(vbe) Auf der Bürgerweide zollte die Sonne für angenehme Wärme. Das sorgte auch für gute Stimmung beim International Judo-Masters Bremen in der Messehalle 6. Die 40. Auflage des weltweit bekannten U18/21-Nachwuchsturniers hat auch im Jubiläumsjahr wieder gut 750 Athleten aus 18 Nationen in die Hansestadt Bremen gelockt; darunter beispielsweise die immer wiederkehrenden Sportler aus Japan, Brasilien, Kanada, der Niederlande und natürlich auch Deutschland. „Wir haben wieder ordentlich geliefert, alles hat bestens funktioniert“, zieht Norbert Specker als Vater des überaus beliebten Turniers eine positive Bilanz dieser Veranstaltung. Unterstützt wurde Specker dabei aber auch durch viele weitere Köpfe, Hände und Beine.
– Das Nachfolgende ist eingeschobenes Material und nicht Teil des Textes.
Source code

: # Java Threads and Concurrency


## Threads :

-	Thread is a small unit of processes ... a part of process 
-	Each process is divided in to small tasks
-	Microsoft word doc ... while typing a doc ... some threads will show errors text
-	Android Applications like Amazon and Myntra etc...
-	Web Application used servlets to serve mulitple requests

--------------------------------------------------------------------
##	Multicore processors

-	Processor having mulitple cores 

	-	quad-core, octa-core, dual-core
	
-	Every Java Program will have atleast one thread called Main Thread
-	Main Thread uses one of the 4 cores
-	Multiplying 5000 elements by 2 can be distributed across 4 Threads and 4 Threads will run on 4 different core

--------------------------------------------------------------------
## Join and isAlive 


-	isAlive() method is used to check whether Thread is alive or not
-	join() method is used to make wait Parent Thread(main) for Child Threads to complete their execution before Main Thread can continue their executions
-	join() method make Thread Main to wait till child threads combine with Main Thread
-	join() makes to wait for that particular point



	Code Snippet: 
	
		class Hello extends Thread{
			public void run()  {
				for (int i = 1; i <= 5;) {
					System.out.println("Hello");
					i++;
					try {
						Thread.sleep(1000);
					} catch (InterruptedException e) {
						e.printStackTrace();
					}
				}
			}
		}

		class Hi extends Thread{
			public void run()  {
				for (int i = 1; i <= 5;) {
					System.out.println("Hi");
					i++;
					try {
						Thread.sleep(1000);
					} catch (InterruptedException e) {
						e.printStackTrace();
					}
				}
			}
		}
Die auf acht Wettkampfflächen ausgerichtete Meisterschaft, hatte nach dem zweitägigen Durchlauf mit den Kämpfern aus Aserbaidschan auch einen Gesamtsieger. Mit sieben Goldmedaillen, fünfmal Silber und fünfzehn dritten Plätzen war das Team aus der einstigen Sowjetrepublik und heutigen selbstständigen Staat uneinholbar und verwies die Delegationen aus Deutschland (4,3,4) wie auch Japan (1,2,2) auf die nächsten Plätze.
Zufriedenstellend über die Leistungen ihrer Schützlinge äußerten sich auch die beiden anwesenden DJB-Bundestrainer Juan Ignacio Cuneo (U18) und Melek Melke für die U21. Besonders freuten sie sich über den runden und problemlosen Turnierablauf.
Neben den Judokas aus nah und fern, starteten auch vier Wettkämpfer aus dem Bremer Judo-Verband. Ishan Dzhemaldinov (bis 73 kg; Judoschule Kano Bremerhaven) hatte als frischgebackener Deutscher U18-Meister einen guten Start mit vier nacheinander folgenden Siegen. Doch scheiterte der 16-jährige Ausnahmeathlet im weiteren Verlauf und sicherte sich damit zumindest den siebten Platz. Roman Spomer (Bremen 1860), in der U21 bis 73 Kilogramm startend wie auch die beiden für den JC Asahi Bremen angetretenen Artur Artemenko (bis 100 kg) sowie Maciej Kalinowski (über 100 Kilogramm) konnten sich bis in die Vorrunde vorkämpfen, verloren aber ihre folgenden Vergleiche und schieden aus.
Das traditionell nach der Veranstaltung wiederum in der Messehalle 6 angesetzte dreitägige Trainings-Camp, lockte auch dieses Mal wieder knapp fünfhundert Teilnehmende auf die Tatamis. Trotz der an den Vortagen gebotenen enormen Leistungen, versprühten die Athleten erneut Ehrgeiz und hinterließen ordentlich Schweiß auf den zuvor noch trockenen Matten.